• **YOUR TASK**: Write out, word for word, the stretch of the long-term investing passage from "Business and companies" through "is this important?".

• **EXCERPT PROVIDED**:
Business focus on Long Term
This growth in earnings does not happen overnight or in a few quarters. This would take a few years. Here comes the importance of long term focus. Long term perspective requires patience an essential quality. This Long term focus helps to overcome short-term market fluctuations.
Business and companies focus on the long term. Passionate managements do not think about the next quarter are not even one year. But for a decade. They have a vision of where their company should be in 10 years. Accordingly, align their present-day actions. As investors, you are sharing a seat in the journey of the company along with the management. So, you also need to have this long term focus to reap the benefits from a company’s growth.
Why is this important?
A long-term focus is important in investing for several reasons:
Time in the market is more important than timing the market
Trying to time the market or predict short-term fluctuations can be challenging and can result in missed opportunities. Growth of a company takes time. It does not happen in a quarter or even in 1 year. Even for a company growth at 25%, it takes some 3 years to double its revenue. Only investing for the long term you can benefit from the growth of the company.
Reduces emotional decision making
Investing can be an emotional rollercoaster, with markets fluctuating up and down. By focusing on the long-term, you are less likely to make emotional decisions based on short-term market movements, which can lead to buying high and selling low.

• **SUPPLIED ENTRIES**:

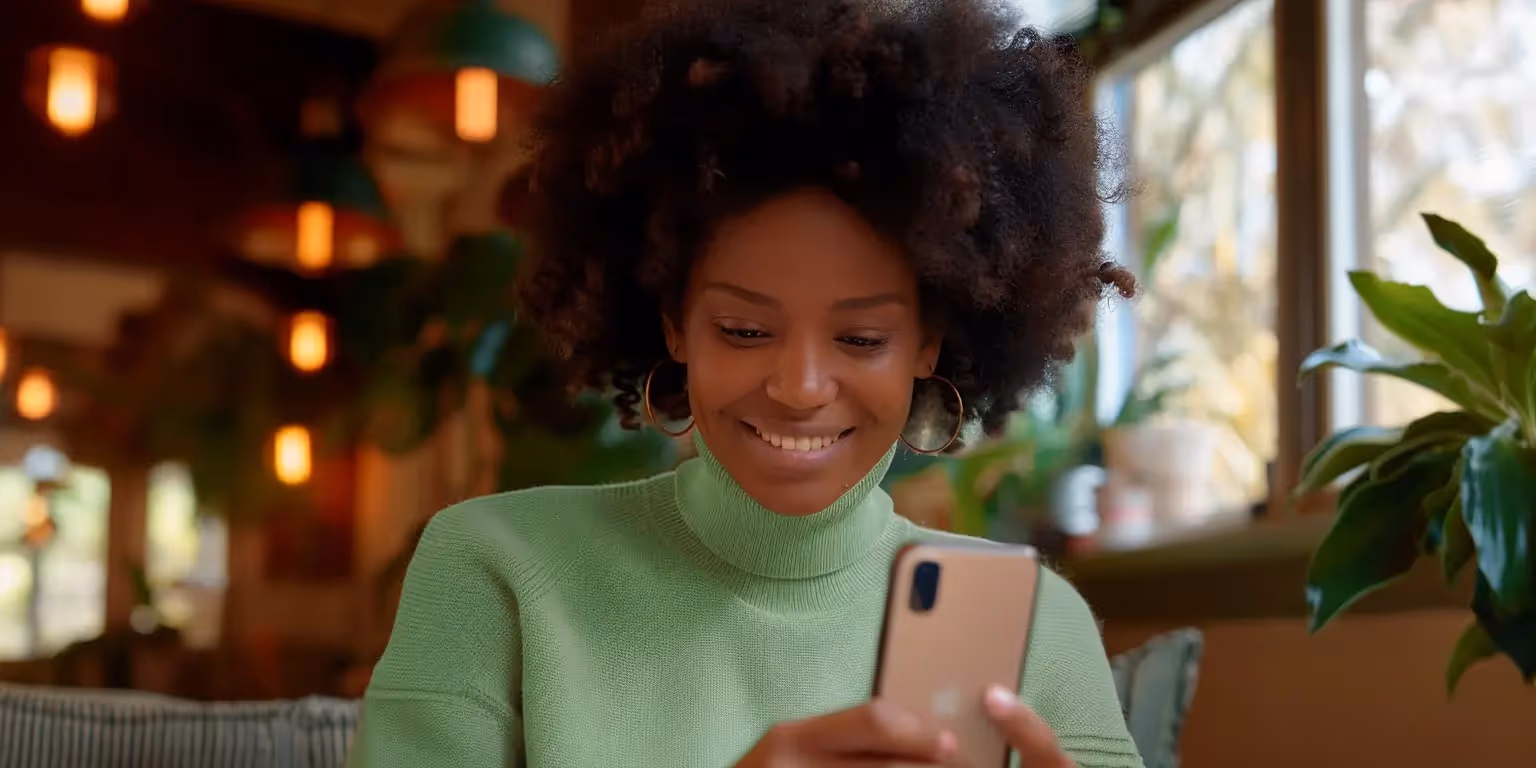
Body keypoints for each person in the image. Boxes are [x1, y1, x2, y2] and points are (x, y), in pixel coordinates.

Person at [349, 0, 1141, 765]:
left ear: (928, 344)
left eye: (861, 338)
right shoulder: (495, 571)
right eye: (744, 330)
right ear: (673, 321)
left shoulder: (1038, 630)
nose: (799, 386)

• **EXERCISE RESPONSE**:
Business and companies focus on the long term. Passionate managements do not think about the next quarter are not even one year. But for a decade. They have a vision of where their company should be in 10 years. Accordingly, align their present-day actions. As investors, you are sharing a seat in the journey of the company along with the management. So, you also need to have this long term focus to reap the benefits from a company’s growth.
Why is this important?